9) Joel R. Chamberlain e colegas mostraram em estudo que há doenças genéticas que podem ser tratadas, mas com células tronco adultas, modificadas geneticamente, como na Osteogenesis Imperfecta, a qual origina desordens ósseas no esqueleto. Os resultados demonstrados foram um sucesso.
10) "Célula adulta age como embrionária", de acordo com o cientista Rudolf Jaenisch. O segredo está guardado em uma "chave" molecular: o gene Oct-4. A molécula trabalha no estágio inicial do embrião, "segurando" as células para não se diferenciarem antes da hora. No tempo adequado, o gene se desliga e as células formam, então, os tecidos certos. Com o controle do gene, é possível fazer com que certas células-tronco adultas sejam mantidas nesse estágio sem diferenciação, o que pode expandir seu campo de atuação na pesquisa de novos tratamentos (www.cell.com).

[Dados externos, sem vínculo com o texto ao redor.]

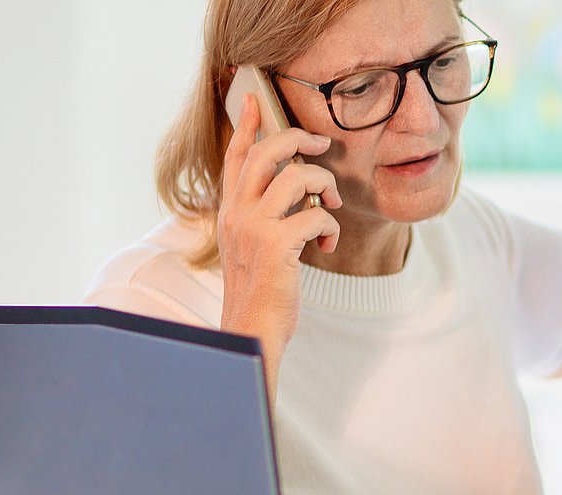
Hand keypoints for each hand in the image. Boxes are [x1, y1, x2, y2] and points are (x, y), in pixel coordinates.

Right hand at [216, 93, 342, 390]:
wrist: (251, 328)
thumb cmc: (260, 288)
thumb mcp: (252, 244)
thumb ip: (265, 213)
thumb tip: (296, 183)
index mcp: (229, 210)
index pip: (236, 157)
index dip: (248, 124)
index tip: (256, 98)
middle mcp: (236, 213)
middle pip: (267, 152)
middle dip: (298, 140)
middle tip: (321, 147)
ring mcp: (254, 228)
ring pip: (297, 177)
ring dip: (326, 188)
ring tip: (332, 208)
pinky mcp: (276, 246)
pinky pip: (318, 216)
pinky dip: (332, 229)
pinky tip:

Vemos alternativas para estudar a cura das doenças. Cresce o número de trabalhos nos quais se verifica, com sucesso, a recuperação de tecidos ou órgãos lesados, utilizando células-tronco adultas. Um exemplo é o trabalho de Nadia Rosenthal, publicado no "Proceedings of the National Academy of Sciences", sobre o sucesso em usá-las para recuperar tecidos musculares. Devemos lembrar, também, do sucesso do pioneirismo brasileiro nas aplicações de células-tronco adultas em seres humanos, no tratamento das cardiopatias, doenças auto-imunes, lesão de medula espinhal, lesão de nervos periféricos, entre outras.
Como se percebe, em vez de o governo aplicar recursos na manipulação e eliminação de seres humanos, transformados em cobaias, como no nacional-socialismo alemão, poderia investir maciçamente na investigação das células-tronco do próprio paciente ou na dos cordões umbilicais.
Cremos que, se o STF declarar a inconstitucionalidade da manipulação dos embriões humanos, voltará o governo seus olhos para aquelas experiências com células-tronco adultas, cujos resultados, no mundo inteiro, são cada vez mais auspiciosos.

Ives Gandra da Silva Martins, 70, advogado tributarista, professor emérito da Universidade Mackenzie, da UniFMU e da Escola de Comando e Estado-Maior do Exército, é presidente da Academia Paulista de Letras.
Lilian Piñero Eça, 50, biomédica, doutora em biologia molecular pela Unifesp (Universidade Federal de São Paulo), é autora do livro "Biologia Molecular - Guia Prático e Didático".